Before I get into it and start “pointing fingers”, I will start by pointing one at the one in the mirror:
Scenario > We’ve been kissing and touching and groping,grabbing and sucking and licking….erhhh…did I mention this is not for the sensitive reader? My bad! Ja, you get the drift. What most people refer to as foreplay. We both know where this is going. We both want it to go there. Here comes the crunch time. He gives me this questioning look. I read into it and ask if he doesn’t have anything. He says no. I’m thinking I don’t either. For awhole 2 seconds I hear the Disciplined Kele at the back of my mind going BUT!... and then the Damn-I’m-So-Turned-On-And-I-Can’t-Possibly-Stop-Now Kele stomping and tramping on that poor-good-looking-out Angel of myne. We go ahead and do it. Nothing stands in our way. By the way this was OUR first time. It was also MY first time. It was wrong. It was damned risky! But like I said, in the throes of passion, the worry of getting it is ZERO!
After that it seemed kinda pointless to start using protection. We were both like, what’s the point? The point is, there IS a point! Yeah, go ahead and judge me. If you don’t know by now, Kele tells it like it is! And before you start pulling out your holier-than-thou-cap more and more couples are doing the same thing. After a coupla months of being “steady” you think argh what’s the point? Then the whole idea of a condom is scratched. Not because we got tested (I know a lot DON’T) but because we are now “definitely together”…an “item”.
I was lucky, damned lucky, to not have gotten any diseases. The only consequence was my little bambino. I ask myself, time and time again, if I could go back and do things different, would I still have been so careless? If it meant I’d still get to keep my little bambino then yes! But otherwise, NO. Because I cannot imagine a life without my boy! But I do things different now. I HAVE to! I have a child who needs me. I can’t be so selfish and careless now. I have to think of him. I have to act RESPONSIBLY.

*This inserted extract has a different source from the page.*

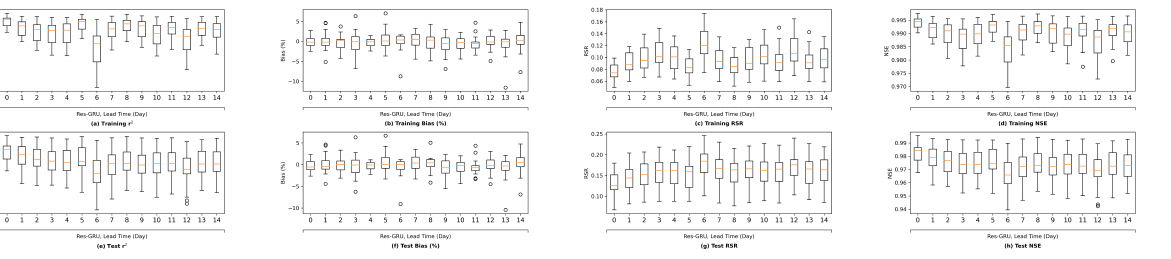
Figure 9. Salinity forecasting performance of Res-GRU.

Stigmas attached to HIV and AIDS…they’re still there. I think they’re worse now because I personally think if you got it by being careless (like I was being) then you’ve got no one to blame. Had I not been so lucky and been + today I would have no one but myself to blame. But like they say, it’s not the fact that you have it that matters, it’s your REACTION to knowing it’s in you…
I seem to be mumbling but the reason I wrote this is not to lecture or to judge. It’s to point out something which seems to be a trend in this day and age. Yes, we all know how easy it is to get infected by this horrific virus. Sometimes it is out of our control, eg rape. Sometimes we just have blind faith in our not so faithful partners. Sometimes we tell ourselves I only have one partner so I’m safe. It’s understandable. I’ve done it too. But there’s a HUGE difference from that 1 single person you’re with to the one who happens to be a celebrity. Many of them sleep around. We all know this. My question is, why do women out there still continue to sleep with them, whether one night stands or whatever, when the truth is right in front of their faces? And mind you, I’m not saying they’re all alike. Same applies to any men. Why, even when you do get that feeling that you’re not the only one, why put yourself at risk like that? I know I know, it’s the same risk as someone who’s in a steady relationship. The difference is, however, that their faith is based on something concrete, misguided or not, things like trust, having known that person a long time etc etc…unlike a one night stand with a stranger.
Ladies, please tell me why so many of our beautiful women are so careless when it comes to this. Why do we just chuck out everything we know has been programmed into our minds about this the minute that gorgeous/rich/famous hunk comes along athi we sisi ngi hamba nawe?